Exercise requirements: Would you restate all the entries exactly, leaving nothing out?

****

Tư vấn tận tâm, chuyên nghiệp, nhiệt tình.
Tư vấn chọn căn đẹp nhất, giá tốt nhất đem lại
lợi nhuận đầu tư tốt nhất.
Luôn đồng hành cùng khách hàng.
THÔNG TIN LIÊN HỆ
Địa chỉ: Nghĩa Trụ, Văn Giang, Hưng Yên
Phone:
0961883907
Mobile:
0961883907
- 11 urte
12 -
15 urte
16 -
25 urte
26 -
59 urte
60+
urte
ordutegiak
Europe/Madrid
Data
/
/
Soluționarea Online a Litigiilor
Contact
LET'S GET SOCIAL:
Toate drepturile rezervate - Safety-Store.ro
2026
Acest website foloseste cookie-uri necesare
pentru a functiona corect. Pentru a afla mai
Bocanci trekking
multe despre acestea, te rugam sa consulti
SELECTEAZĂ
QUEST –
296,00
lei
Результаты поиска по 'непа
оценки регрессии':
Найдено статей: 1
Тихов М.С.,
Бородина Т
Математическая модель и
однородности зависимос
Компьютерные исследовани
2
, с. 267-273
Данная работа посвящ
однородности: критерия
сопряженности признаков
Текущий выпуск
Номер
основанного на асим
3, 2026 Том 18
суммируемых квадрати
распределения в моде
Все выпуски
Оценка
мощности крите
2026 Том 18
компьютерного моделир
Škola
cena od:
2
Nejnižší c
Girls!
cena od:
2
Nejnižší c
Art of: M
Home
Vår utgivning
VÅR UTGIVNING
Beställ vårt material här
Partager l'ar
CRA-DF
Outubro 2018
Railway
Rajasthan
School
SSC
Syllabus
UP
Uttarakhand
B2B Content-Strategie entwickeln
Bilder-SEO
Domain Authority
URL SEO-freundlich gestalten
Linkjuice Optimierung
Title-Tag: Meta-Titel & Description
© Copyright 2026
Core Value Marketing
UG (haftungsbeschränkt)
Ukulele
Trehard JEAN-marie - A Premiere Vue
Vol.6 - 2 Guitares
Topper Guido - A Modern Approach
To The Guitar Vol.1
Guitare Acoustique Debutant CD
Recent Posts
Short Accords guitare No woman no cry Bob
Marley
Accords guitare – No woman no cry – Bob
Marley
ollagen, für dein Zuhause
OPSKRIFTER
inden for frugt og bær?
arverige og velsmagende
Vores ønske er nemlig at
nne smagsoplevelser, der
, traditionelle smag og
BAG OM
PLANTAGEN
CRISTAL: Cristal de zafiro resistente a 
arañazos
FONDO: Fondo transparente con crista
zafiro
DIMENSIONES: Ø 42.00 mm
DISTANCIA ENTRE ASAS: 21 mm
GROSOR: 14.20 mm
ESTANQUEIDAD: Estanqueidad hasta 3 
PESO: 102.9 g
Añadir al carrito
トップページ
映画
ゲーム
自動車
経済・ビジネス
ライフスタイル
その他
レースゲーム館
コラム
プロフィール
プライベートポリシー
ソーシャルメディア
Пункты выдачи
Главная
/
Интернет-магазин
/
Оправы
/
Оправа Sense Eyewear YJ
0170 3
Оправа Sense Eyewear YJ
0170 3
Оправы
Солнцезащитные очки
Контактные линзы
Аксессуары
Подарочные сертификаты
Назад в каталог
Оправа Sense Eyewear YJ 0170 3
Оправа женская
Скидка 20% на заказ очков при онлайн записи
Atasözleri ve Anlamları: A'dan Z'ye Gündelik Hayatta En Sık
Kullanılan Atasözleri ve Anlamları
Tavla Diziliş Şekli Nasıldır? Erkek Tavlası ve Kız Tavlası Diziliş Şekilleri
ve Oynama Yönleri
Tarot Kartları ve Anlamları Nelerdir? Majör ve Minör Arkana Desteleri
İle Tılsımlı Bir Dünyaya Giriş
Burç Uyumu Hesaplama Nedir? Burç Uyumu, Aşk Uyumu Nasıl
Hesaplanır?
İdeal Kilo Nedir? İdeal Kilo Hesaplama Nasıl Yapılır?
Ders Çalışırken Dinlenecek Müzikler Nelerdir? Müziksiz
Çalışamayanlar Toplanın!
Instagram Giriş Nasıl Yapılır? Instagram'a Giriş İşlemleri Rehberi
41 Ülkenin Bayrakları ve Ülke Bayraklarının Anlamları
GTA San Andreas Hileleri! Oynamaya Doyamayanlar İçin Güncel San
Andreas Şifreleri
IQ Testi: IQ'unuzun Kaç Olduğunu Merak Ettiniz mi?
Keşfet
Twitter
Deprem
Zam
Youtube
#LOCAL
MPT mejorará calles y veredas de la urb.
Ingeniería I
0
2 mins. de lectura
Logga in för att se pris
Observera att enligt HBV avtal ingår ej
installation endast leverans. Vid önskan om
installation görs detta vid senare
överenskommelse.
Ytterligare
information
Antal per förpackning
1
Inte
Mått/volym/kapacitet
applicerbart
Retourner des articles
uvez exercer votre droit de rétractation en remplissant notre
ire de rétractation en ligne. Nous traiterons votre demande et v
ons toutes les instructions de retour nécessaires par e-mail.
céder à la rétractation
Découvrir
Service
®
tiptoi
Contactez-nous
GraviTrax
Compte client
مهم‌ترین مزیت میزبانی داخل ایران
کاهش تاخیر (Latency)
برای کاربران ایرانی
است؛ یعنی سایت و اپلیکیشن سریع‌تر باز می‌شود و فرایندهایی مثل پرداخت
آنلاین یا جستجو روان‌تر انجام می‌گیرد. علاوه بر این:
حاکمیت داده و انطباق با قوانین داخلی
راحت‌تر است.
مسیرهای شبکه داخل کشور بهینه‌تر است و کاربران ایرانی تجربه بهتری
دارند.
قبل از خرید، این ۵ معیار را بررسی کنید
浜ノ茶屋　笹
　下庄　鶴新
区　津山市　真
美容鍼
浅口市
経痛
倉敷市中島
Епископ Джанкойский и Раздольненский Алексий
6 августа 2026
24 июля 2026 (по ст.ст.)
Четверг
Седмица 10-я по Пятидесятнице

****

Written solution:
Tư vấn tận tâm, chuyên nghiệp, nhiệt tình.
Tư vấn chọn căn đẹp nhất, giá tốt nhất đem lại
lợi nhuận đầu tư tốt nhất.
Luôn đồng hành cùng khách hàng.
THÔNG TIN LIÊN HỆ
Địa chỉ: Nghĩa Trụ, Văn Giang, Hưng Yên
Phone:
0961883907
Mobile:
0961883907
- 11 urte
12 -
15 urte
16 -
25 urte
26 -
59 urte
60+
urte
ordutegiak
Europe/Madrid
Data
/
/
Soluționarea Online a Litigiilor
Contact
LET'S GET SOCIAL:
Toate drepturile rezervate - Safety-Store.ro
2026
Acest website foloseste cookie-uri necesare
pentru a functiona corect. Pentru a afla mai
Bocanci trekking
multe despre acestea, te rugam sa consulti
SELECTEAZĂ
QUEST –
296,00
lei
Результаты поиска по 'непа
оценки регрессии':
Найдено статей: 1
Тихов М.С.,
Бородина Т
Математическая модель и
однородности зависимос
Компьютерные исследовани
2
, с. 267-273
Данная работа посвящ
однородности: критерия
сопряженности признаков
Текущий выпуск
Номер
основанного на асим
3, 2026 Том 18
суммируемых квадрати
распределения в моде
Все выпуски
Оценка
мощности крите
2026 Том 18
компьютерного моделир
Škola
cena od:
2
Nejnižší c
Girls!
cena od:
2
Nejnižší c
Art of: M
Home
Vår utgivning
VÅR UTGIVNING
Beställ vårt material här
Partager l'ar
CRA-DF
Outubro 2018
Railway
Rajasthan
School
SSC
Syllabus
UP
Uttarakhand
B2B Content-Strategie entwickeln
Bilder-SEO
Domain Authority
URL SEO-freundlich gestalten
Linkjuice Optimierung
Title-Tag: Meta-Titel & Description
© Copyright 2026
Core Value Marketing
UG (haftungsbeschränkt)
Ukulele
Trehard JEAN-marie - A Premiere Vue
Vol.6 - 2 Guitares
Topper Guido - A Modern Approach
To The Guitar Vol.1
Guitare Acoustique Debutant CD
Recent Posts
Short Accords guitare No woman no cry Bob
Marley
Accords guitare – No woman no cry – Bob
Marley
ollagen, für dein Zuhause
OPSKRIFTER
inden for frugt og bær?
arverige og velsmagende
Vores ønske er nemlig at
nne smagsoplevelser, der
, traditionelle smag og
BAG OM
PLANTAGEN
CRISTAL: Cristal de zafiro resistente a 
arañazos
FONDO: Fondo transparente con crista
zafiro
DIMENSIONES: Ø 42.00 mm
DISTANCIA ENTRE ASAS: 21 mm
GROSOR: 14.20 mm
ESTANQUEIDAD: Estanqueidad hasta 3 
PESO: 102.9 g
Añadir al carrito
トップページ
映画
ゲーム
自動車
経済・ビジネス
ライフスタイル
その他
レースゲーム館
コラム
プロフィール
プライベートポリシー
ソーシャルメディア
Пункты выдачи
Главная
/
Интернет-магазин
/
Оправы
/
Оправа Sense Eyewear YJ
0170 3
Оправа Sense Eyewear YJ
0170 3
Оправы
Солнцезащитные очки
Контактные линзы
Аксессуары
Подарочные сертификаты
Назад в каталог
Оправа Sense Eyewear YJ 0170 3
Оправа женская
Скидка 20% на заказ очков при онлайн записи
Atasözleri ve Anlamları: A'dan Z'ye Gündelik Hayatta En Sık
Kullanılan Atasözleri ve Anlamları
Tavla Diziliş Şekli Nasıldır? Erkek Tavlası ve Kız Tavlası Diziliş Şekilleri
ve Oynama Yönleri
Tarot Kartları ve Anlamları Nelerdir? Majör ve Minör Arkana Desteleri
İle Tılsımlı Bir Dünyaya Giriş
Burç Uyumu Hesaplama Nedir? Burç Uyumu, Aşk Uyumu Nasıl
Hesaplanır?
İdeal Kilo Nedir? İdeal Kilo Hesaplama Nasıl Yapılır?
Ders Çalışırken Dinlenecek Müzikler Nelerdir? Müziksiz
Çalışamayanlar Toplanın!
Instagram Giriş Nasıl Yapılır? Instagram'a Giriş İşlemleri Rehberi
41 Ülkenin Bayrakları ve Ülke Bayraklarının Anlamları
GTA San Andreas Hileleri! Oynamaya Doyamayanlar İçin Güncel San
Andreas Şifreleri
IQ Testi: IQ'unuzun Kaç Olduğunu Merak Ettiniz mi?
Keşfet
Twitter
Deprem
Zam
Youtube
#LOCAL
MPT mejorará calles y veredas de la urb.
Ingeniería I
0
2 mins. de lectura
Logga in för att se pris
Observera att enligt HBV avtal ingår ej
installation endast leverans. Vid önskan om
installation görs detta vid senare
överenskommelse.
Ytterligare
information
Antal per förpackning
1
Inte
Mått/volym/kapacitet
applicerbart
Retourner des articles
uvez exercer votre droit de rétractation en remplissant notre
ire de rétractation en ligne. Nous traiterons votre demande et v
ons toutes les instructions de retour nécessaires par e-mail.
céder à la rétractation
Découvrir
Service
®
tiptoi
Contactez-nous
GraviTrax
Compte client
مهم‌ترین مزیت میزبانی داخل ایران
کاهش تاخیر (Latency)
برای کاربران ایرانی
است؛ یعنی سایت و اپلیکیشن سریع‌تر باز می‌شود و فرایندهایی مثل پرداخت
آنلاین یا جستجو روان‌تر انجام می‌گیرد. علاوه بر این:
حاکمیت داده و انطباق با قوانین داخلی
راحت‌تر است.
مسیرهای شبکه داخل کشور بهینه‌تر است و کاربران ایرانی تجربه بهتری
دارند.
قبل از خرید، این ۵ معیار را بررسی کنید
浜ノ茶屋　笹
　下庄　鶴新
区　津山市　真
美容鍼
浅口市
経痛
倉敷市中島
Епископ Джанкойский и Раздольненский Алексий
6 августа 2026
24 июля 2026 (по ст.ст.)
Четверг
Седмица 10-я по Пятидесятнице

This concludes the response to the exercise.